* **Task to complete**
Leaving the pictures aside, return the listing exactly as it appears.

* **Data for analysis**

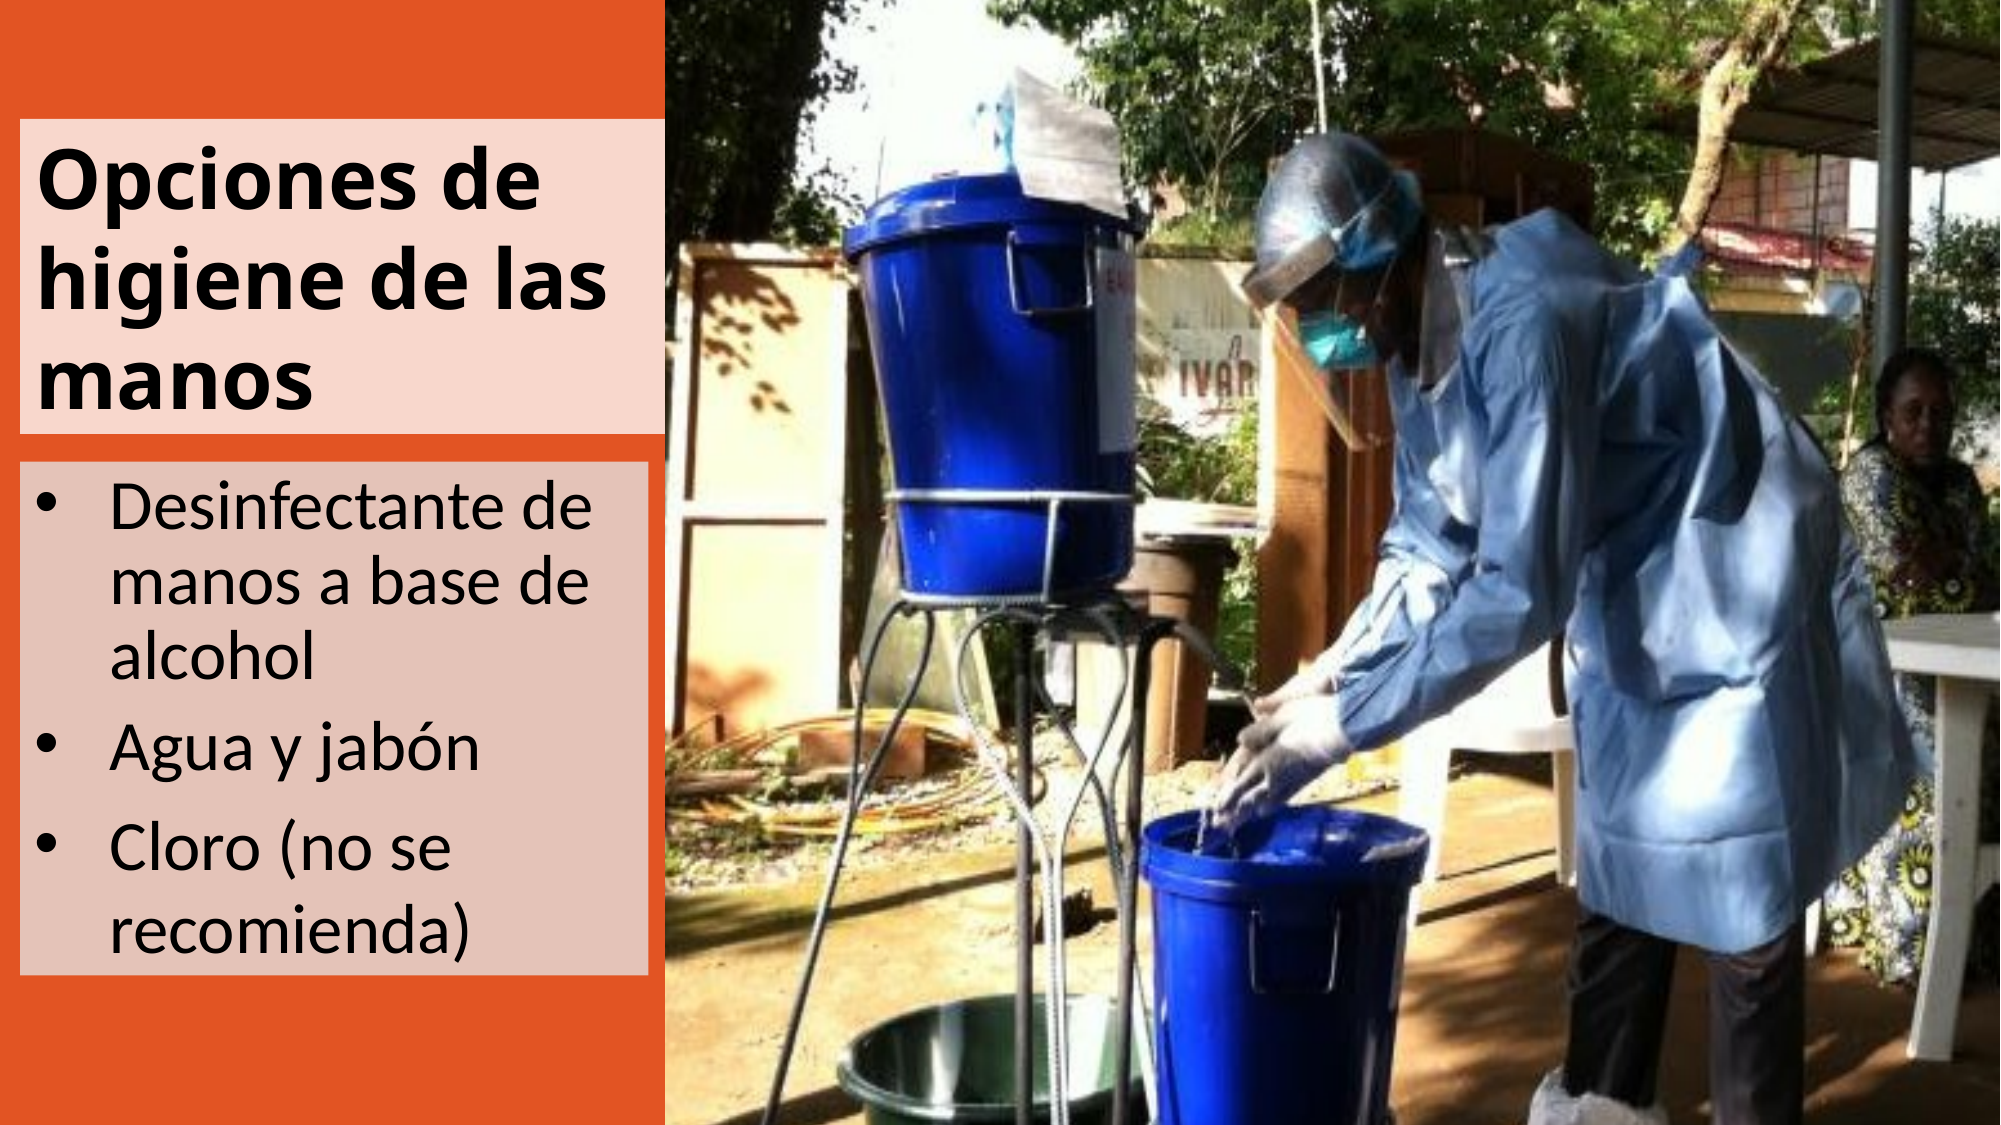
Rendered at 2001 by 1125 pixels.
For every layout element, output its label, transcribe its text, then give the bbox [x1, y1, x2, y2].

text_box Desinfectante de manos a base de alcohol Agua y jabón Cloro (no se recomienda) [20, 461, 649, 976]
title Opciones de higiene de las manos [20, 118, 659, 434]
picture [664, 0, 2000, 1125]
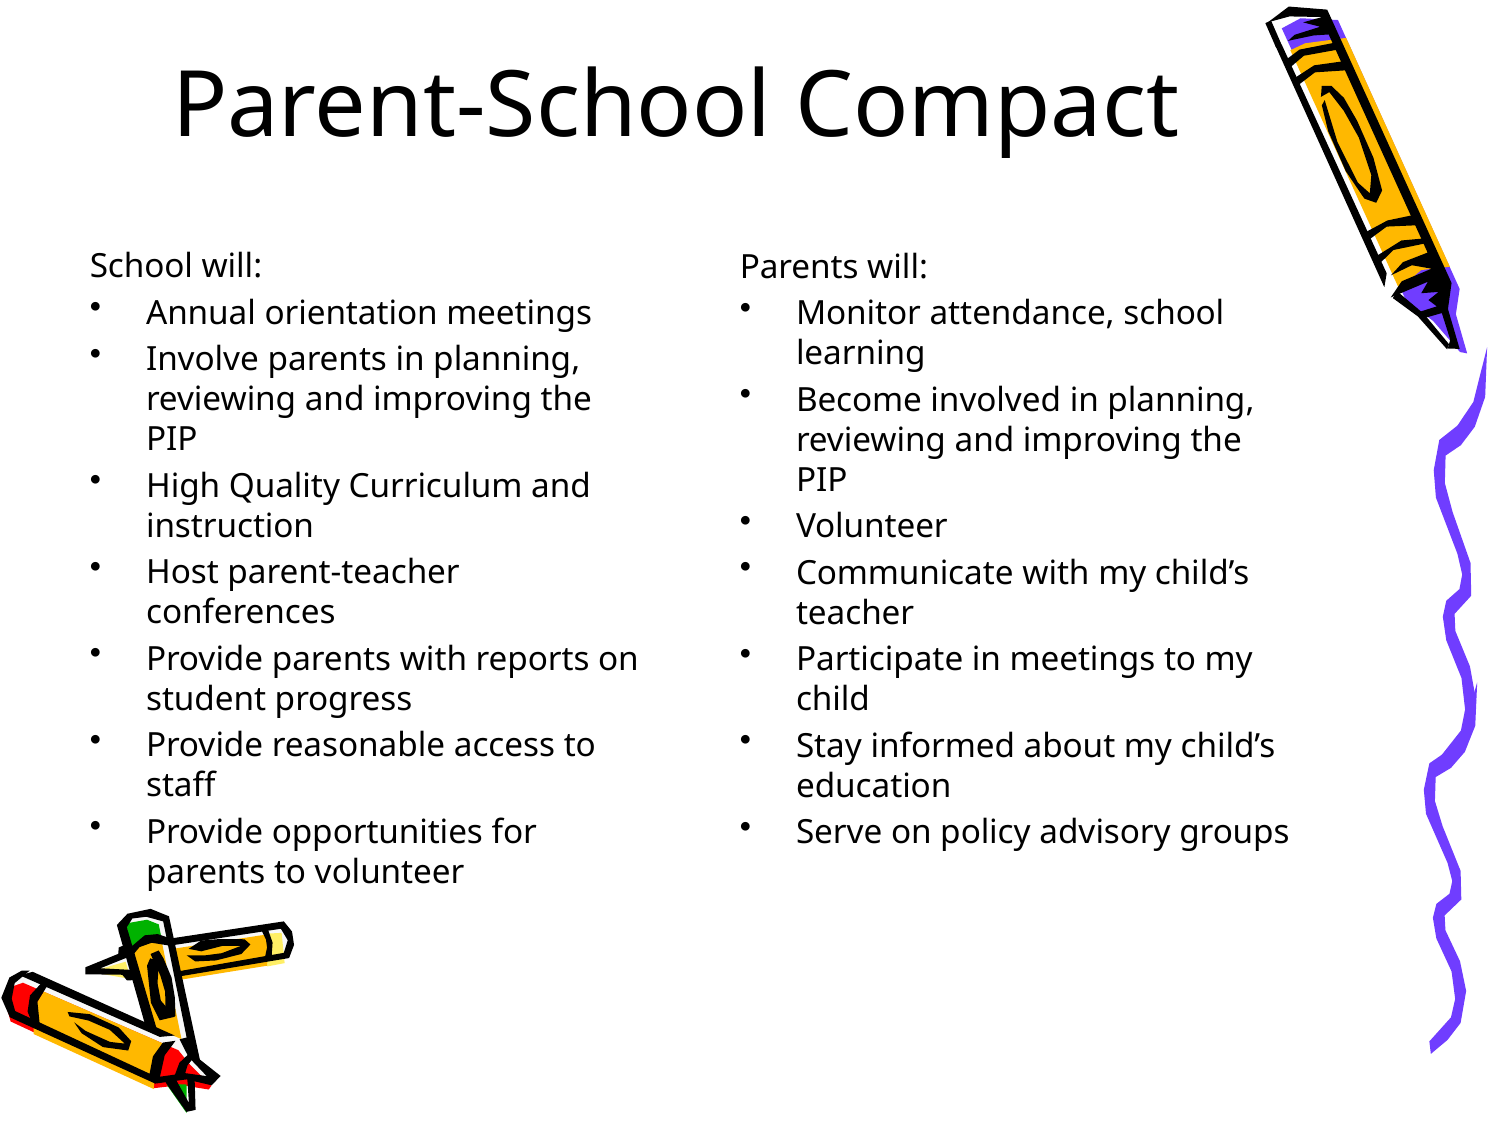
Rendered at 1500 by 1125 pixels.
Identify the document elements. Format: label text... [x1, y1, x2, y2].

* **Your response**
Rendered at 2001 by 1125 pixels.
For every layout element, output its label, transcribe its text, then give the bbox [x1, y1, x2, y2].

text_box Desinfectante de manos a base de alcohol Agua y jabón Cloro (no se recomienda) [20, 461, 649, 976]
title Opciones de higiene de las manos [20, 118, 659, 434]
picture [664, 0, 2000, 1125]
Rendered at 1500 by 1125 pixels.
Identify the document elements. Format: label text... [x1, y1, x2, y2].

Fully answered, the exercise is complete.